All entries for Friday 28 February 2014
February 28, 2014
The setting of Death Comes for the Archbishopis a peculiar one because it is situated in the newly acquisitioned state of New Mexico, which in turn complicates and heterogenises the idea of what can be considered American. It is a complex state filled with a variety of characters (Indians, Mexicans, white Americans, with a French bishop and vicar as its two protagonists) and spoken in a variety of languages (even though the novel is written primarily in English the dialogue is supposed to be in Spanish with the occasional smattering of French).
There are two instances when Father Vaillant, in particular, blurs the distinction between multiple nationalities. In Book 7, Chapter 1, he tells Latour: "I have almost become a Mexican! I have learned to like chili coloradoand mutton fat. Their foolish ways no longer offend me, their very faults are dear to me. I am their man!" And then in Book Eight, "Gold Under Pike's Peak", there is a peculiar instance when Father Latour and Vaillant are both informed of the gold rush situation at Colorado. Absent of "hospitable Mexicans" and populated by "saloons ... gambling rooms ... wanders and wastrels [and] many honest men", Father Vaillant remarks, "So now I must begin speaking English again!" - a curious remark to be made in a largely English-dominated country which nevertheless stresses the heterogeneity of America's culture and spoken language. There is also a particular anti-American sentiment in the way how personal wealth is portrayed and viewed in Friar Baltazar and Padre Martinez.

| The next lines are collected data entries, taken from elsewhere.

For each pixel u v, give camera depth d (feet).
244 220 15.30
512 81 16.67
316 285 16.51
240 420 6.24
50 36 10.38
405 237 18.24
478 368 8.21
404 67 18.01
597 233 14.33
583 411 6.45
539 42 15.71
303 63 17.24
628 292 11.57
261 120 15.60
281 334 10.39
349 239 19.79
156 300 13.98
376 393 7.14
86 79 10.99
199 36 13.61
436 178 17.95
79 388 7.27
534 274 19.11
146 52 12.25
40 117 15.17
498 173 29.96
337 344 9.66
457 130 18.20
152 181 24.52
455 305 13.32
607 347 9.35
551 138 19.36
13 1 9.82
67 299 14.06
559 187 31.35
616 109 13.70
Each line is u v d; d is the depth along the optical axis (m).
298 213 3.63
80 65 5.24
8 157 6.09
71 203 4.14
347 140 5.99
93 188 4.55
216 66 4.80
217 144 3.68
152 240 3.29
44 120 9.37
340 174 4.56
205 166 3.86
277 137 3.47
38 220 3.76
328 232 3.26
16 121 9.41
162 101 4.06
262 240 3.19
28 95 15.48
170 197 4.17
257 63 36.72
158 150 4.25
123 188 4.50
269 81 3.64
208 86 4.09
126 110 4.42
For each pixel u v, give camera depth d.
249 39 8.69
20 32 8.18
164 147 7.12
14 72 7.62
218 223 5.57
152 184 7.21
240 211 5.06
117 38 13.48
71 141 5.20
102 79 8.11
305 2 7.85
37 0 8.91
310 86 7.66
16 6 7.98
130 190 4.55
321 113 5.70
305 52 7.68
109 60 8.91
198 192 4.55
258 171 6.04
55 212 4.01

But there are instances as well when we are reminded of how intrinsically American the state of New Mexico can be as well. There are occasions in the novel when we see Father Latour tending to his garden, recalling the mythic image of the European immigrant farming in the colony; meta-fictively, Carter's own lush descriptions of the New Mexican landscape represents a kind of colonialism as well. Secondly, in the second-to-last scene of the novel, the motif of conquering and braving towards the new frontier is recalled once again when Latour remembers the moment when his journey to America first began: the image of the "diligence... already rumbling down the mountain gorge".